It hit Bob and me six months ago that my health issues could actually take me out if we didn't unravel them. That kind of awareness changes a person - and it changes relationships. Only a few people understood that it felt like I was fighting for my life. One well-meaning friend wouldn't let me finish a sentence. She interrupted my attempt to explain what I was going through by pointing out all I have to be grateful for. Yes, I knew and know that, and I am grateful. But no matter how beautiful my home is, I still need to be able to digest my food. One of my blessings is in the people that do understand.

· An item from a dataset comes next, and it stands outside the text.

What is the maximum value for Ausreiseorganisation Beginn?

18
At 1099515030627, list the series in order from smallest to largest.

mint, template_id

The healing process is organic, not linear. Every morning last week, when I stepped on the scale, I discovered I had gained another pound! The healing process shifted from repair to strengthening. I celebrated Friday by returning a pair of pants I bought one week before. I explained to the merchant I had gained seven pounds in the week since I got them. She was thrilled for me. Her concern was revealed by the joy she displayed over my progress.
I hadn't spoken of my ordeal to my dance community as a group, but I celebrated my progress again on Saturday by briefly speaking of my struggle and gains. The support was heartwarming. Clearly people had noticed and been concerned. One woman told me she appreciated my mentioning it because she and her husband had noticed, but didn't know me well enough to ask about it.

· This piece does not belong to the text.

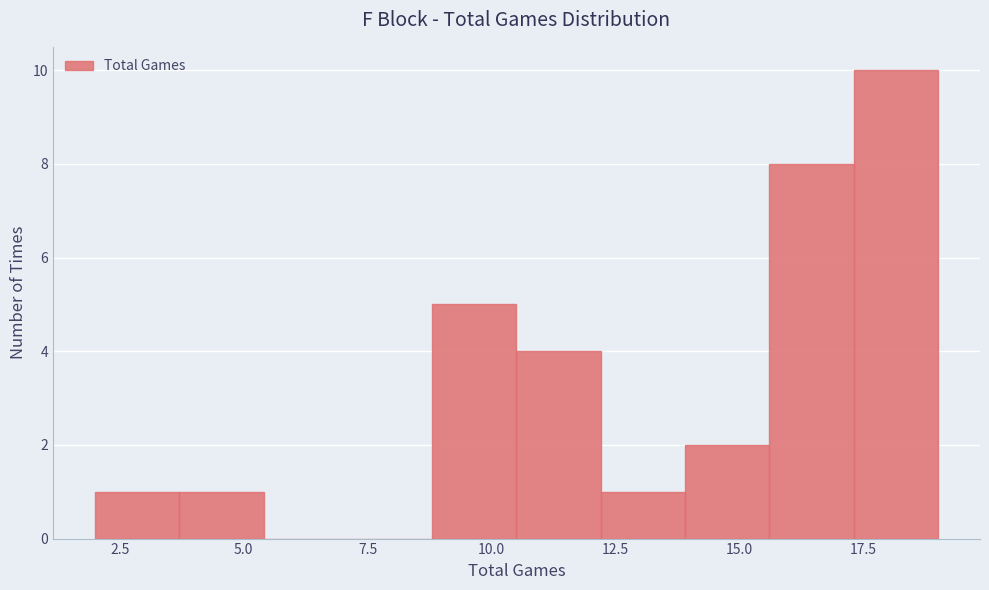

Read against the x-axis, roughly where is the centre of the tallest bar?

18.0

To me, if you know someone well enough to worry about something like rapid weight-loss, you know them well enough to ask what's happening with them. Ask and listen deeply to what they say.

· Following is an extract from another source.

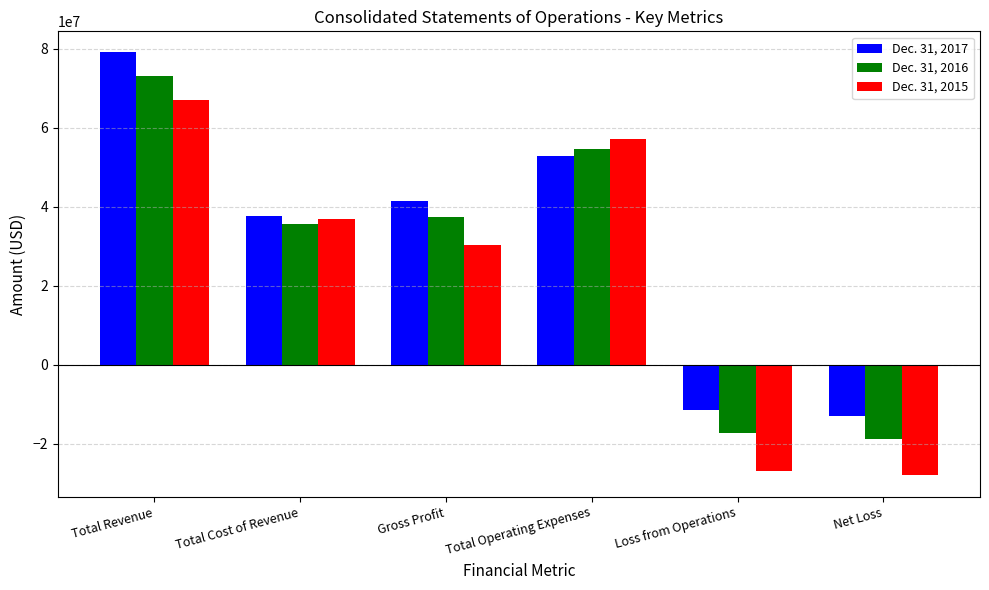

What is the label of the 2nd bar from the left?

Total Cost of Revenue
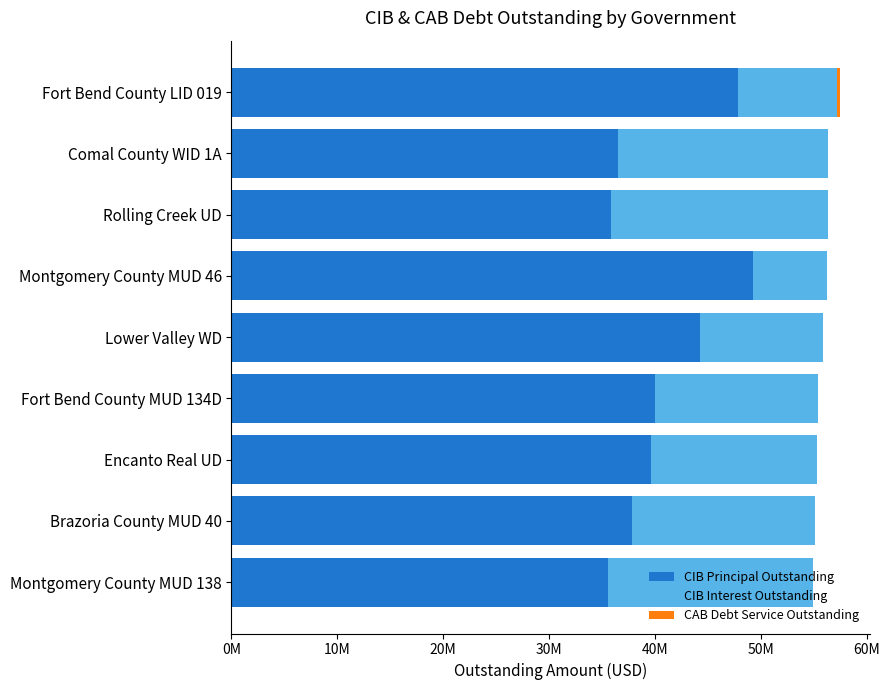

Does the chart contain any negative values?

No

If I were to do it over, I'd address the elephant in the living-room at dance sooner. Did I know them "well enough" to share persoanlly? Who is to say? I will say that I know them much better now, and I like that.
I still have a long way to go, but last week was well worth celebrating - with the friends who get it, with the community I celebrate life with each week through dance, and with you.
Where are you holding back from asking or sharing because you don't know someone well enough? Might it be that sharing is the very thing you need to do to know them better? It's worth the risk.